═════ Extracted text ═════
Kayaking’s Elite Return to India at the Malabar River Festival

During the week of July 18th to 22nd, the Malabar River Festival returned to Kerala, India with one of the biggest cash prizes in whitewater kayaking in the world.



Brooke Hess

A $20,000 purse attracted some of the world’s best kayakers to the region for an epic week battling it out on some of India’s best whitewater.

The kayaking events at Malabar River Festival were held on the Kuttiyadi River, Chalippuzha River, and the Iruvajippuzha River, in South India on the Malabar Coast. The festival was founded and organized by Manik Taneja and Jacopo Nordera of GoodWave Adventures, the first whitewater kayaking school in South India.

Photo: Akash Sharma

“Look out for these guys in the future because there are some future stars there”

One of the goals of the festival is to promote whitewater kayaking in the state of Kerala and encourage locals to get into the sport. One of the event organizers, Vaijayanthi Bhat, feels that the festival plays a large part in promoting the sport within the community.  “The kayak community is building up through the Malabar Festival. Quite a few people are picking up kayaking… It starts with people watching the event and getting curious.  GoodWave Adventures are teaching the locals.”
═════ Data for analysis ═════
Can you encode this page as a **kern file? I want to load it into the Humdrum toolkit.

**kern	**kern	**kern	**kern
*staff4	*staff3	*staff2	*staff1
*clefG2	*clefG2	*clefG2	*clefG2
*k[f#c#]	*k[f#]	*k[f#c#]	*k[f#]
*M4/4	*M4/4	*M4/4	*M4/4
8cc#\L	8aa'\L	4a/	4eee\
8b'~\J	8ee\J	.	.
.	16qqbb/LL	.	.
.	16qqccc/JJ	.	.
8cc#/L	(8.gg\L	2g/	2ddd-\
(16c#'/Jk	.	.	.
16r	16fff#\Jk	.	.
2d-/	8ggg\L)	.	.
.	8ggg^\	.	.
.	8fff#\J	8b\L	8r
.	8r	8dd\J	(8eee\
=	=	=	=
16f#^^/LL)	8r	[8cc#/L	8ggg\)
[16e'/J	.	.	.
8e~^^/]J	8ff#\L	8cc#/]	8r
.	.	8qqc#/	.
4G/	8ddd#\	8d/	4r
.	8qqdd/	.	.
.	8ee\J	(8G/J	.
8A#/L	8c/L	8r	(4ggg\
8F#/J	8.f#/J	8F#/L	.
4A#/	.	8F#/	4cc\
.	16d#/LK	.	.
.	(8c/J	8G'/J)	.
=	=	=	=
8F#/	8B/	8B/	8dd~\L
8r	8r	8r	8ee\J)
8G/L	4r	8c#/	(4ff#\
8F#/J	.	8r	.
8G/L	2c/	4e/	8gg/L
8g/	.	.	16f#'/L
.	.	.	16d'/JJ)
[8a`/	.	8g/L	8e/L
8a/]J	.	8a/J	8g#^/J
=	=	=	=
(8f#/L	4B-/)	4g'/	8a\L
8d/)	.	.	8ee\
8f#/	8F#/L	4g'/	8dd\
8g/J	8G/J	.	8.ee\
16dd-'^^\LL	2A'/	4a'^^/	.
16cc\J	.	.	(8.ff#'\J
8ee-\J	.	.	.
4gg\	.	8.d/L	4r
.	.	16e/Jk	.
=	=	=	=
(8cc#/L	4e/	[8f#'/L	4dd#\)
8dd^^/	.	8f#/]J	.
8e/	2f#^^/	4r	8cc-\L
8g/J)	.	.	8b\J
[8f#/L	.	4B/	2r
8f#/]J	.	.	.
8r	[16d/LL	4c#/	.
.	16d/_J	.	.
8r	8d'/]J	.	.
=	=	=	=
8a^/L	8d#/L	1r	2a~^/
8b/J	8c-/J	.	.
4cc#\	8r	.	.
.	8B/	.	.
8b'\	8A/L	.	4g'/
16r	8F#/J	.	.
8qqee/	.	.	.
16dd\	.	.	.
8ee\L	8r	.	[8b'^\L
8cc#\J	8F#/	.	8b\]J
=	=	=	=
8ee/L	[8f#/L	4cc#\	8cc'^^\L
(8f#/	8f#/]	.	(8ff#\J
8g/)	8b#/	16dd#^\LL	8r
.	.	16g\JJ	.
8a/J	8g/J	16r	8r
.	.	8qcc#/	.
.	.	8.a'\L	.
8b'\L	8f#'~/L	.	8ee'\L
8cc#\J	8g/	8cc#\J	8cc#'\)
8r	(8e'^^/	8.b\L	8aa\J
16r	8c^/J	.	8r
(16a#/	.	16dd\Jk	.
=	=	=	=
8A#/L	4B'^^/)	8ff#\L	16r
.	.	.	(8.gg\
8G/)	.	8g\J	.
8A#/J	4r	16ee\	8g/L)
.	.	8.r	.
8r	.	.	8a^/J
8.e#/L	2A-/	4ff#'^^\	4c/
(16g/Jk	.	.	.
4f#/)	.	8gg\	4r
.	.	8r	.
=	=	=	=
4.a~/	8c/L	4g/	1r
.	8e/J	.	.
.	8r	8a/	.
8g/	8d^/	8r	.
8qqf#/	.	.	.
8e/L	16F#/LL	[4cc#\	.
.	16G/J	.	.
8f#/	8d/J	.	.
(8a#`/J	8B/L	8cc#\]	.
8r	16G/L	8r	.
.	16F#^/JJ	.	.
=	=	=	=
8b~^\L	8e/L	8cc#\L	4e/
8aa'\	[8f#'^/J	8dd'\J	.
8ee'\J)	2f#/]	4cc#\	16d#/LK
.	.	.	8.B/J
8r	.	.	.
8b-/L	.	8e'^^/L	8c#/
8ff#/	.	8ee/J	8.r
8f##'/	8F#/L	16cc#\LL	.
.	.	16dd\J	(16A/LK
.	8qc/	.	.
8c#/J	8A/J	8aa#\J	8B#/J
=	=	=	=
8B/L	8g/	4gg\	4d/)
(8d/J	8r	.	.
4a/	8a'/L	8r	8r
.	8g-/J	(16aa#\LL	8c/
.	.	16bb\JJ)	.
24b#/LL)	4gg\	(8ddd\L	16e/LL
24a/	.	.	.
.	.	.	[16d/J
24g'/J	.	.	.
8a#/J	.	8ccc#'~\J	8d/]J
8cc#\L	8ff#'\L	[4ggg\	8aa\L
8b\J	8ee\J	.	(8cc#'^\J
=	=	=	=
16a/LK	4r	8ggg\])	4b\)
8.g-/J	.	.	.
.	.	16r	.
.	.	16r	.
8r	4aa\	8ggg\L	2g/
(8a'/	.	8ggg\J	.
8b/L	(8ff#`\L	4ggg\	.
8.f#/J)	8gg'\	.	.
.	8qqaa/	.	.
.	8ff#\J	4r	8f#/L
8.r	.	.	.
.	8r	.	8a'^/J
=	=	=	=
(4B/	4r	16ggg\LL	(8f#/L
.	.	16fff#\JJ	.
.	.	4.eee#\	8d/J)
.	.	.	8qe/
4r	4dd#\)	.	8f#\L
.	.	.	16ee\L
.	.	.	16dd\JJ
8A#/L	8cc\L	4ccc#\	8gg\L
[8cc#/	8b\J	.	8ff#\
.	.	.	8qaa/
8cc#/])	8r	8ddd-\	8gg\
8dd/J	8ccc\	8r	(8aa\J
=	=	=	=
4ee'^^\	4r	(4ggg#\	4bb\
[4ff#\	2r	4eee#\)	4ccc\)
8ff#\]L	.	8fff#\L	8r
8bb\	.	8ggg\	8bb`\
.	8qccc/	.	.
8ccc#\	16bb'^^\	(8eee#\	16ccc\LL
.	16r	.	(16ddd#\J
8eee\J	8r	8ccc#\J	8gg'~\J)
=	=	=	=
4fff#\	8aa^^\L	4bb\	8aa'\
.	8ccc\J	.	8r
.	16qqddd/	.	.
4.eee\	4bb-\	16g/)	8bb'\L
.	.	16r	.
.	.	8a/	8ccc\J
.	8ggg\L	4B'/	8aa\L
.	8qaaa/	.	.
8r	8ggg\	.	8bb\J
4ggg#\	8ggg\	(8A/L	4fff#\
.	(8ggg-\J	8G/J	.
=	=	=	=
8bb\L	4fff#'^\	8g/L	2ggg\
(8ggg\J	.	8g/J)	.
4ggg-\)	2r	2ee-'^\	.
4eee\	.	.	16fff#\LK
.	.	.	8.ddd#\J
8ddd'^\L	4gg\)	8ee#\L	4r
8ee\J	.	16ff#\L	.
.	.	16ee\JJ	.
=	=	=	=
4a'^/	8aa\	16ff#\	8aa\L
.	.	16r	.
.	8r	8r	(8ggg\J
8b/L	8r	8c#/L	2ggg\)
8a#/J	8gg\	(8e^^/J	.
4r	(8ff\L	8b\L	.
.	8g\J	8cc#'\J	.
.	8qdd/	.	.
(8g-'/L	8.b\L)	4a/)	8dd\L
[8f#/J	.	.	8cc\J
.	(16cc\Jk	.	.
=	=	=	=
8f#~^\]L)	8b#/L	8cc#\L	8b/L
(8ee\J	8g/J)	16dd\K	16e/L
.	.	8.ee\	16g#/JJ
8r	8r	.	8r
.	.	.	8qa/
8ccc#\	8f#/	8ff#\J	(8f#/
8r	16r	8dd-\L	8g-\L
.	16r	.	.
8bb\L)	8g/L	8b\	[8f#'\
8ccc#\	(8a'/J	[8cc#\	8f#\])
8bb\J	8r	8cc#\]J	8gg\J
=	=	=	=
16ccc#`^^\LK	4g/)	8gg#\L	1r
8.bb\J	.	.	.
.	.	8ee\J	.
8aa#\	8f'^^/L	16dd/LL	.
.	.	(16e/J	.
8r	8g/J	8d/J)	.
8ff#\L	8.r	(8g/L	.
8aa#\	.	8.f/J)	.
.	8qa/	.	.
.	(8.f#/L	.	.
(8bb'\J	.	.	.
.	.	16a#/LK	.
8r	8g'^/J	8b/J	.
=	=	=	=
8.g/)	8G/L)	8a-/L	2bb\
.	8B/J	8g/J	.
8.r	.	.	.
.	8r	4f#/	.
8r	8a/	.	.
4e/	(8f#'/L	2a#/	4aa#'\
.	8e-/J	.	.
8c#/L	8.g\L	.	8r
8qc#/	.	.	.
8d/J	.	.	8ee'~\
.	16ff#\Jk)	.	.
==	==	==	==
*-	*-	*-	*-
═════
> Activity list:
a: According to the Malabar River Festival article, on which three rivers were the kayaking events held?
b: Please write the next part of the Malabar River Festival article, picking up after its final paragraph.

> Answers to each task:
a: The Kuttiyadi River, the Chalippuzha River, and the Iruvajippuzha River.

b:
Photo: Akash Sharma

Vaijayanthi is not lying when she says the kayak community is starting to build up.  In addition to the pro category, this year’s Malabar Festival hosted an intermediate competition specifically designed for local kayakers. The intermediate competition saw a huge turnout of 22 competitors in the men’s category and 9 competitors in the women’s category. Even the professional kayakers who traveled across the world to compete at the festival were impressed with the talent shown by the local kayakers. Mike Dawson of New Zealand, and the winner of the men’s pro competition had nothing but good things to say about the local kayakers. “I have so much respect for the local kayakers. I was stoked to see huge improvements from these guys since I met them in 2015. It was cool to see them ripping up the rivers and also just trying to hang out and ask as many questions about how to improve their paddling. It was awesome to watch them racing and making it through the rounds. Look out for these guys in the future because there are some future stars there.”

Photo: Akash Sharma


“It was awesome because you had such a great field of racers so you had to push it and be on your game without making a mistake”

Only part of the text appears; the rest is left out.